══ SELECTED EXCERPT

People Are the Core of Sustainable Innovation

by Heidi J. Musser

I have spent much of my career leading and advising businesses on designing new operating systems and engagement models to drive transformation and achieve enterprise agility. From a C-suite position, I’ve done this through the adoption of fundamentally different ways of working, thinking, and being to achieve sustainable innovation.

Every industry I’ve worked in has faced—and continues to face—technological advances that drive disruption and innovation. We live in a world of constant change and none more so than in the field of technology. Accelerated and accelerating rates of technology innovation continue, driving both customers and employees—people—to continually interact with organizations in new and unique ways. Advances in language-based artificial intelligence (AI) are ushering in a new era of disruption at an incomprehensible pace. Everything from science to business to society itself will be transformed. The positive impact on human creativity and productivity will be massive.

Gary Hamel, one of the world’s most influential and iconoclastic business thinkers of the 21st century, asked this question in 2009: “How in the age of rapid change do you create organizations that are as adaptable and resilient as they are focused and efficient?” (Hamel, 2009). This question is more relevant than ever. When COVID-19 hit in March 2020, this further accelerated the evolution of digital business models and the digital transformation of work. Post pandemic, leadership teams of companies throughout the world began transforming their companies more than ever, and faster than ever before!

Rapidly adapting to constant change may be the single greatest competitive advantage in the 21st century. Peter Drucker observed years ago: “An established company which, in an age demanding innovation, is not able to innovate, is doomed to decline and extinction” (Drucker, 2014).

Building resilient, sustainable, and adaptable business, organizational, and leadership capabilities will play an integral role in determining the winners and losers in this next economic revolution. Companies will need a strong digital core and investments in people to survive and thrive, to reap the value of technology innovations such as AI in a responsible way. Companies will need to radically rethink how work gets done. The focus must be on training people as much as on technology.

════
══ PROVIDED INFORMATION

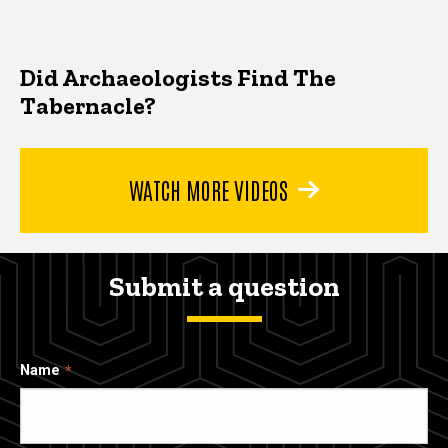
Did Archaeologists Find The
Tabernacle?
WATCH MORE VIDEOS
Submit a question
Name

════

◆ **ACTION ITEM A**: In the essay on sustainable innovation, what year is given for the question Gary Hamel asked?
◆ **ACTION ITEM B**: Carry on the essay on sustainable innovation from its last sentence.
The records come from a source unrelated to the text.

◆ **ANSWER SPACE A**: 2009

◆ **ANSWER SPACE B**:
Sustainable innovation matters because it is the key to building the capabilities that allow people-focused and product-driven enterprises to operate at market speed—the speed of technology innovation—as a matter of routine. It not only is the competitive advantage, but it also ensures enterprise sustainability in the 21st century.

To thrive in the world of technological disruption, we must embrace change.

And it begins with people.

People are the core of enterprise sustainability.

People are the core of business agility.

People are the core of digital transformation.

People are the core of sustainable innovation.

Peter Drucker and Innovation

I graduated from Michigan State University in 1981. Most of the fundamental breakthroughs in management that I studied occurred dozens of decades prior to that. The foundations of “modern management” were laid in the early 1900s by the likes of Henry Ford and Frederick Taylor. I learned very little that prepared me for today’s rapidly accelerating pace of change. With one very notable exception: Peter Drucker’s guiding principles of management. He was right about virtually everything!

Peter Drucker believed that organizations should be designed and managed for innovation: “Since we live in an age of innovation, a practical education must prepare a person for work that does not yet exist and cannot yet be clearly defined”(Drucker, 1996).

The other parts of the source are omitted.